Find all the elements which has no duplicate in multiple HashSet of Integers in Java

Question

In multiple HashSet of Integers I want to get all those elements, which has no duplicate. i.e. which came only once in union of all the HashSet. I am not able to conceptualize it programmatically.

As an example, consider set first contains {2,4,6,8,9}, second set contains {2,8,9} and third set contains {2,4,8,9}. In all these set, element 6 occurs only once.
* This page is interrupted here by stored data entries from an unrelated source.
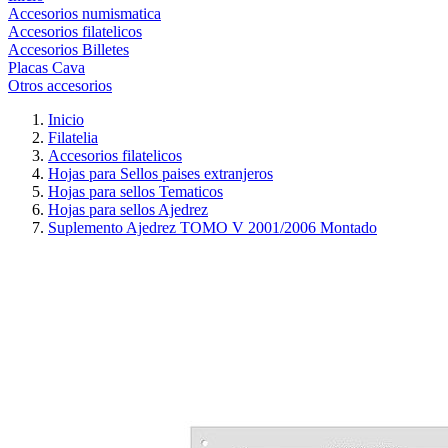
Accesorios numismatica
Accesorios filatelicos
Accesorios Billetes
Placas Cava
Otros accesorios
Inicio
Filatelia
Accesorios filatelicos
Hojas para Sellos paises extranjeros
Hojas para sellos Tematicos
Hojas para sellos Ajedrez
Suplemento Ajedrez TOMO V 2001/2006 Montado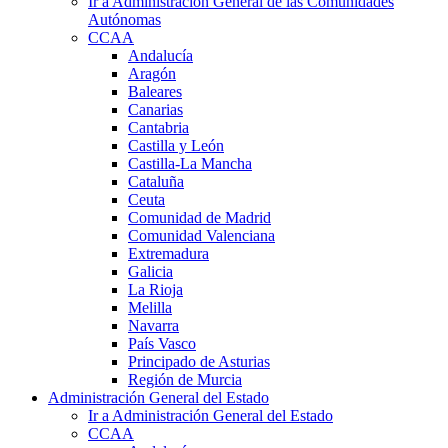
Ir a Administración General de las Comunidades
Autónomas
CCAA
Andalucía
Aragón
Baleares
Canarias
Cantabria
Castilla y León
Castilla-La Mancha
Cataluña
Ceuta
Comunidad de Madrid
Comunidad Valenciana
Extremadura
Galicia
La Rioja
Melilla
Navarra
País Vasco
Principado de Asturias
Región de Murcia
Administración General del Estado
Ir a Administración General del Estado
CCAA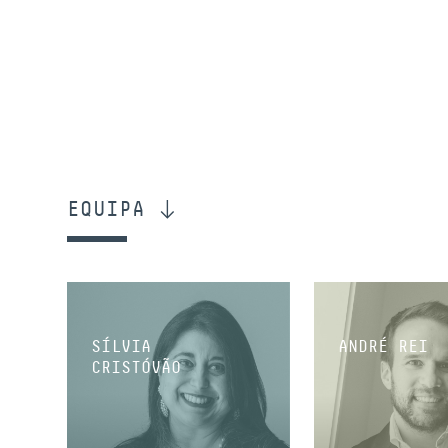
EQUIPA
SÍLVIA
ANDRÉ REI
CRISTÓVÃO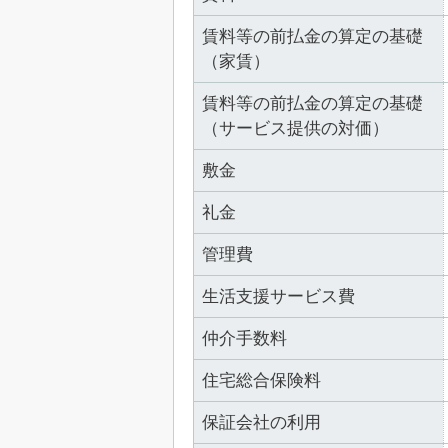
賃料等の前払金の算定の基礎
（家賃）
賃料等の前払金の算定の基礎
（サービス提供の対価）
敷金
礼金
管理費
生活支援サービス費
仲介手数料
住宅総合保険料
保証会社の利用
How to find all the elements which has no duplicate in multiple HashSet of Integers in Java?

Answer 1

You could hold the set of elements that occur at least once and at least twice. It's a bit of manual looping but it's possible. This will work for any number of sets to difference and will not modify the input:

public static Set<E> unique(Set<? extends E>... sets){
   Set<E> once = new HashSet<E>();
   Set<E> twice = new HashSet<E>();

   for(Set<? extends E> set:sets){
      for(E el:set){
         if(once.contains(el)){
            twice.add(el);
         } else {
            once.add(el);
         }
      }
   }

   once.removeAll(twice);
   return once;
} 

Ideone: http://ideone.com/reGDBy

Example usage:

Set<Integer> set1, set2, set3;
...
Set<Integer> u = unique(set1, set2, set3);

Example of evaluation:

As an example, consider set first contains {2,4,6,8,9}, second set contains {2,8,9} and third set contains {2,4,8,9}. In all these set, element 6 occurs only once.
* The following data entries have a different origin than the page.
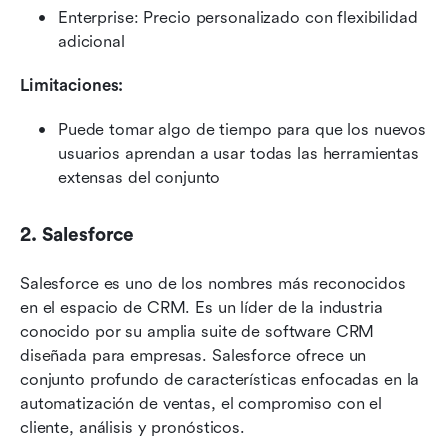
Enterprise: Precio personalizado con flexibilidad 
adicional
Limitaciones:
Puede tomar algo de tiempo para que los nuevos 
usuarios aprendan a usar todas las herramientas 
extensas del conjunto
2. Salesforce
Salesforce es uno de los nombres más reconocidos 
en el espacio de CRM. Es un líder de la industria 
conocido por su amplia suite de software CRM 
diseñada para empresas. Salesforce ofrece un 
conjunto profundo de características enfocadas en la 
automatización de ventas, el compromiso con el 
cliente, análisis y pronósticos.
• After the first inner loop completes, once contains {2,4,6,8,9} and twice is empty.
• Adding the second set: 2, 8 and 9 are already in the once set, so they are added to the twice set.
• once is now {2,4,6,8,9}, twice is now {2,8,9}.
• From the third set: 2 is re-added to twice, 4 is added to twice, 8, 9 are re-added to twice.
• once is now {2,4,6,8,9} (union of all sets), twice is now {2,4,8,9} (elements that occur at least twice).
• remove twice from once. once is now {6}. Return once.